TEXTAUSZUG:
Das neue Verzeichnis mit den Beispielen liegt in "ora" unter "webapps". (Ganz normal im Tomcat, also ohne J2EE). Wo finde ich jetzt die UserInfoBean?

Stefan


----------



## TheRocker (18. Mai 2004)

Bitte, bitte, bitte. Kann mal jemand einem Anfänger helfen?  :cry: 

Müsste es nicht eine "UserInfoBean.class" geben, damit das Beispiel funktioniert? Also, das Beispiel funktioniert ja, aber die Datei gibt es nicht auf meiner Festplatte.  :roll: Nur eine "UserInfoBean.java" - wenn ich da irgend etwas drin ändere, z.B. einen Methodennamen ändere (um einen Fehler zu provozieren), läuft das Beispiel wie bisher. Anscheinend wird auf die "UserInfoBean.java" gar nicht zugegriffen.

Bitte helft mir.

Stefan


----------



## bygones (18. Mai 2004)

wenn es eine Klasse com.ora.jsp.beans.userinfo.UserInfoBean gibt, muss es eine Ordner Struktur geben die wie folgt aussieht:
com/ora/jsp/beans/userinfo/

wenn es ein tomcat project ist müsste doch im webapps von tomcat ein .war file der Webapplikation liegen - das ist im prinzip nichts anderes als ein jar file - d.h. schau es dir mal mit einem Entpacker an, da müsste dann diese Ordner Struktur drin sein und dann auch dei Bean


----------



## TheRocker (18. Mai 2004)

DATENABSCHNITT:
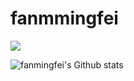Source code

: # fanmmingfei
![](https://komarev.com/ghpvc/?username=fanmingfei&color=lightgreen)


![fanmingfei's Github stats](https://github-readme-stats.vercel.app/api?username=fanmingfei&show_icons=true)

AUFGABEN:
[a] Nenne der Reihe nach alle Ordnernamen der Verzeichnisstruktur, die es laut bygones im Forenthread zur UserInfoBean für die Klasse geben muss.
[b] Wo liegt laut dem Forenthread zur UserInfoBean das neue Verzeichnis mit den Beispielen?
Die Auflistung ist für die Bearbeitung nicht erforderlich.

LÖSUNGEN:
[a] com, ora, jsp, beans, userinfo

[b] In „ora“ unter „webapps“, ganz normal im Tomcat ohne J2EE.